Борис поднял ложку, зачерпнул борщ и поднёс ко рту. Подул. Откусил хлеб. Жевал — и Маргарита стояла у плиты, смотрела, как он ест, и ждала, потому что всю совместную жизнь она ждала, пока он доест, пока допьёт, пока договорит.
— Рита, — сказал Борис, не поднимая глаз, — это старый телефон. Рабочий. Там клиенты скидывали фото квартир, я с недвижимостью работал, ты знаешь.
— Ёлки, — повторила Маргарита. — Тапочки у стены. Каждый год — новая ёлка.
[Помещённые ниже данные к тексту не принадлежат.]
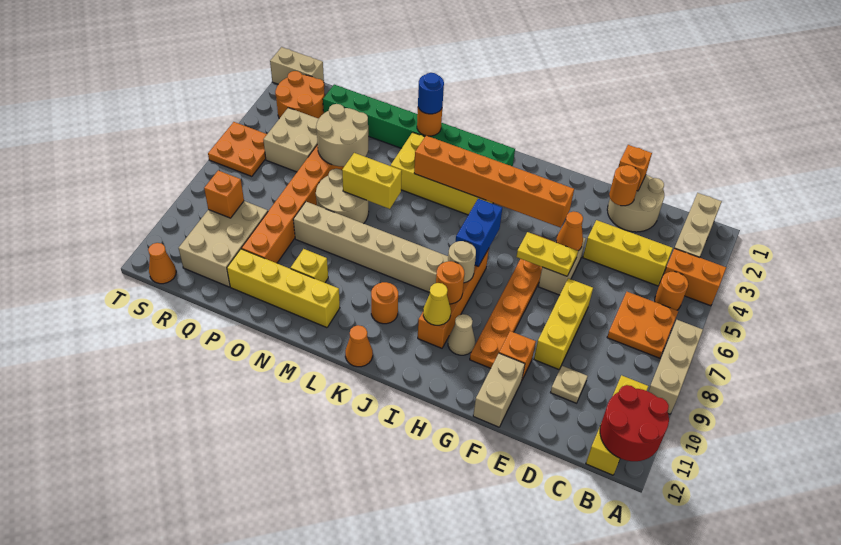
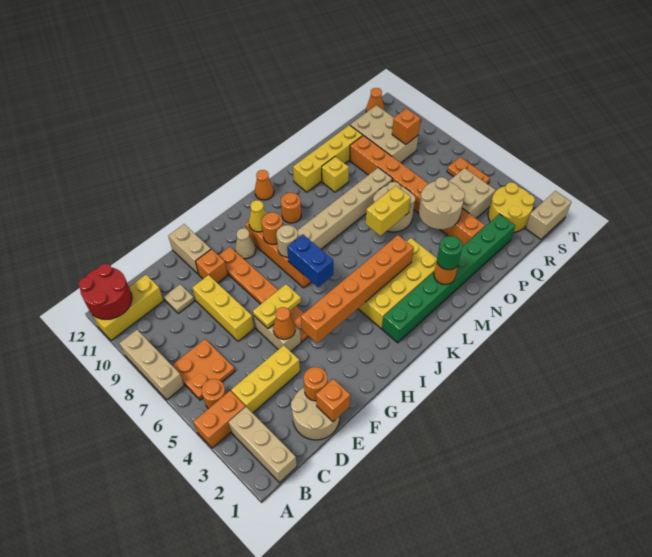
yellow 1x3 brick [586,375,648,475] -> yellow 1x3 brick turned to [93,275,164,341]
blue 1x1 round brick [418,73,444,114] -> green 1x1 round brick [437,236,463,270]
orange 2x2 round brick [275,71,325,119] -> yellow 2x2 round brick [488,182,535,233]
orange 2x2 plate [208,122,267,176] -> orange 1x2 plate [447,157,490,184]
— Клиент снимал квартиру на Новый год, — Борис отломил ещё хлеба. — Рита, я устал. Давай не будем.
Маргарита сняла фартук. Расправила и сложила вдвое, потом повесила на спинку стула. Достала телефон из кармана халата и положила на стол, между его тарелкой и хлебницей.
— Там тридцать ёлок, Борь. С девяносто шестого. Я посчитала.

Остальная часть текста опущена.